Given the independent responsibility and accountability of a constable under a provision such as s 12(1) . . . it seems to follow that the mere fact that an arresting officer has been instructed by a superior officer to effect the arrest is not capable of amounting to reasonable grounds for the necessary suspicion within the meaning of s 12(1) . . . Such an order to arrest cannot without some further information being given to the constable be sufficient to afford the constable reasonable grounds for the necessary suspicion . . . In practice it follows that a constable must be given some basis for a request to arrest somebody under a provision such as s 12(1), eg a report from an informer."

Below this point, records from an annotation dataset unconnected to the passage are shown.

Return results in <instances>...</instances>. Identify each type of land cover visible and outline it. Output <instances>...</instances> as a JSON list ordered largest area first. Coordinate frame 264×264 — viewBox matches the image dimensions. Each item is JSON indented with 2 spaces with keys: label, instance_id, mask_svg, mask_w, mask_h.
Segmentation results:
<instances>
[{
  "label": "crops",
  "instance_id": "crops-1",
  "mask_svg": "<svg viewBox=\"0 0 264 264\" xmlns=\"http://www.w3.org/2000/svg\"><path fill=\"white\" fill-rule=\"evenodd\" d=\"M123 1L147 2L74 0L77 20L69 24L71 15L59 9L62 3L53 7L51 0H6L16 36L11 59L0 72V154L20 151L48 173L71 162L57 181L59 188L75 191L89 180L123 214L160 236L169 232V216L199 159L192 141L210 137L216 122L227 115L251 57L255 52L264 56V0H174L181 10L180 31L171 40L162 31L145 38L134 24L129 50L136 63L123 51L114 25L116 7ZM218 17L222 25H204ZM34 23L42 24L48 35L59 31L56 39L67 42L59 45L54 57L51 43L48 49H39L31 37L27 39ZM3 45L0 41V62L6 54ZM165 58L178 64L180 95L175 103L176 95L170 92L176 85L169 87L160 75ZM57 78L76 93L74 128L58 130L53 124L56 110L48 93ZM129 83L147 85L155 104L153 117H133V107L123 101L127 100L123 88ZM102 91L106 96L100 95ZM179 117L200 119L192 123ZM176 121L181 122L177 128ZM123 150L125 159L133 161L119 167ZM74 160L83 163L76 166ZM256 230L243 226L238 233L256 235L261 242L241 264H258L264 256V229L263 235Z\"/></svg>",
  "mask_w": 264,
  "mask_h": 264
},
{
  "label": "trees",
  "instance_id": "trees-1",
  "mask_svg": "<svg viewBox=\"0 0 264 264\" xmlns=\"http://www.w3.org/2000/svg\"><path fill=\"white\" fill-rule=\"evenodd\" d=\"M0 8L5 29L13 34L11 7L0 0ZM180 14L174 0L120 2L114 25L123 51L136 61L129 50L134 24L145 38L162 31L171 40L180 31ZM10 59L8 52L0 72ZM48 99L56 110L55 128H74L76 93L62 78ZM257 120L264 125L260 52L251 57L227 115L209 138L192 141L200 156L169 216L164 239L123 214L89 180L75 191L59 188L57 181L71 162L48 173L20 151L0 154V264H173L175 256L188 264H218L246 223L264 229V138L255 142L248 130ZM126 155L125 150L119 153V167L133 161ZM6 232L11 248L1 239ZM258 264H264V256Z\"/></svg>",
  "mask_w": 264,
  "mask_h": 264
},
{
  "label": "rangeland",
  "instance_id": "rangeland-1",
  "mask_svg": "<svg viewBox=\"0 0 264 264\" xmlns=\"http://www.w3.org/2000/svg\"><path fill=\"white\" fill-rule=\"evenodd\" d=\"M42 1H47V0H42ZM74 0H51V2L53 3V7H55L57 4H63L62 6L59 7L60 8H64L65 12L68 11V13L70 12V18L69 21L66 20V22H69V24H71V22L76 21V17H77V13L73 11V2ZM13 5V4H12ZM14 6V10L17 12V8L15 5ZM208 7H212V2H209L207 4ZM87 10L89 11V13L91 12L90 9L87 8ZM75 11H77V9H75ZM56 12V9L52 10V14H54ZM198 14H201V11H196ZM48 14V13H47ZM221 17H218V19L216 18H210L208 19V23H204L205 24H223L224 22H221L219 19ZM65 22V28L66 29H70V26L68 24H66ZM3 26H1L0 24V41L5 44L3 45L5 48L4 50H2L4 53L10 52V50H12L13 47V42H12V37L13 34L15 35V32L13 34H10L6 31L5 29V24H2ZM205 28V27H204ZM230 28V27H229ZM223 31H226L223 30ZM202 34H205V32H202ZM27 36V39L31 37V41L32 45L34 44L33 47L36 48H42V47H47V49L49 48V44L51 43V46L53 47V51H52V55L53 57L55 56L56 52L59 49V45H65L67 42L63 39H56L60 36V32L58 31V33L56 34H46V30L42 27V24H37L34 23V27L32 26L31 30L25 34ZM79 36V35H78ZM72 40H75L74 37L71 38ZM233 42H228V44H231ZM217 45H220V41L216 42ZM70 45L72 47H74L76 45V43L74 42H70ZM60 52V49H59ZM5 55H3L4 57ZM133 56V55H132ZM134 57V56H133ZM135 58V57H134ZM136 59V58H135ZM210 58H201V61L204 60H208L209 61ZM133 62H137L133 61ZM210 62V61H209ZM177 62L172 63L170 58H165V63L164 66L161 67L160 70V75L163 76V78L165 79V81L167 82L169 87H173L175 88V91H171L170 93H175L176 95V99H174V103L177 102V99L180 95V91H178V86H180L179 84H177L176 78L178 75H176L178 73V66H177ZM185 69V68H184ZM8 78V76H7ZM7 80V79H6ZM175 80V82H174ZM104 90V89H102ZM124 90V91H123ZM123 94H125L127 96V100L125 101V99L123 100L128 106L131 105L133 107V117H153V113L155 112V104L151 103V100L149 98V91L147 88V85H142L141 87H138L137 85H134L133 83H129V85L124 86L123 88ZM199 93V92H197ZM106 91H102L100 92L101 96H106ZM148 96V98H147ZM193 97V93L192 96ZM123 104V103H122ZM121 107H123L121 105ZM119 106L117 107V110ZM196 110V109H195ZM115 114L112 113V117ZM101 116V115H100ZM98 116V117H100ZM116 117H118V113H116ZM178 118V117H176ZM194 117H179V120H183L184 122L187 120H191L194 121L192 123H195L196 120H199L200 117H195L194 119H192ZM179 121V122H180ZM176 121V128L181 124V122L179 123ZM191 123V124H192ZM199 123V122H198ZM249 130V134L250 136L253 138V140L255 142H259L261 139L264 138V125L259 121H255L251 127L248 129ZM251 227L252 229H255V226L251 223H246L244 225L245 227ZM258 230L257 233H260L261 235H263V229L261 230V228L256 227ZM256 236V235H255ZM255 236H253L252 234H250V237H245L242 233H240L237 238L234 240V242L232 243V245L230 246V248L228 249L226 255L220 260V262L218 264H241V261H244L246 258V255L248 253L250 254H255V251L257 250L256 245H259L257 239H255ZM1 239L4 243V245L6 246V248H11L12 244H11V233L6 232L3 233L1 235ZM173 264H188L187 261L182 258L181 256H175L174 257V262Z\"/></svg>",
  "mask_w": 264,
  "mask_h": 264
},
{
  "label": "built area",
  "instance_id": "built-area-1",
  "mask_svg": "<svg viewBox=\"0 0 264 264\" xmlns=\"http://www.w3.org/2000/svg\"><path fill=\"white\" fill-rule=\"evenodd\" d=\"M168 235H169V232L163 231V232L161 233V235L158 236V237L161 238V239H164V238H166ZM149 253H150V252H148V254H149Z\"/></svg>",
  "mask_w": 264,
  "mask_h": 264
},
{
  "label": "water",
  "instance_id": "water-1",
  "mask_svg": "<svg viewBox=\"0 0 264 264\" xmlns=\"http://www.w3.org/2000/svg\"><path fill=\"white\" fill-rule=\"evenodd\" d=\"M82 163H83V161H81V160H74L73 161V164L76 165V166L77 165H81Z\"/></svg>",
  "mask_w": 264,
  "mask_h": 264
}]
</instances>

[15] O'Hara was, of course, decided after Clayton and Tomlinson wrote their book. It was, however, decided three years before judgment in the present case and it is a matter of some surprise and regret that it appears not to have been brought to the judge's attention. Both parties below were represented by counsel albeit not, I hasten to say, counsel now representing the Chief Constable on this appeal. The respondent, I should add, is today neither represented nor indeed present: his legal aid certificate, perhaps unsurprisingly in the circumstances I have outlined, was recently discharged.

[16] True it is that the particular question under consideration in O'Hara was whether an order to arrest given by a superior officer was itself sufficient to afford the arresting officer a reasonable suspicion. It was the Chief Constable's (unsuccessful) contention that it was. The principle established, however, necessarily extends to encompass also a case like the present. The critical question to be asked in all cases is what is in the mind of the arresting officer: he can never be a "mere conduit" for someone else. It is for that reason insufficient for an arresting officer to rely solely upon an instruction to carry out the arrest. Conversely, however, where the arresting officer's suspicion is formed on the basis of a police national computer entry, that entry is likely to provide the necessary objective justification. After all, if, as the authorities clearly establish, information from an informer or member of the public can properly found suspicion sufficient for an arrest, why too should not an apparently responsible entry in the computer?

[17] But that is not to say that any computer entry will of itself necessarily justify an arrest. If...further enquiry was clearly called for before suspicion could properly crystallise, then the entry alone would not suffice.

[20] By way of footnote I add only this. The contention is advanced in a skeleton argument earlier submitted by counsel for the respondent on this appeal that art 5(1)(c) of the European Convention on Human Rights "enables reasonable suspicion to be given a wider content that that applied by the court in O'Hara", so that it becomes relevant also to have regard to what lay behind the computer entry. That argument too, however, must fail. The judgment of the European Court of Human Rights in Fox, Campbell and Hartley v United Kingdom (1990) 13 EHRR 157 was expressly considered in O'Hara and drew from Lord Hope the comment at p 302 that he could see no conflict in principle between the approach taken in the English cases and that taken in the European Court.

[21] In the result the appeal succeeds.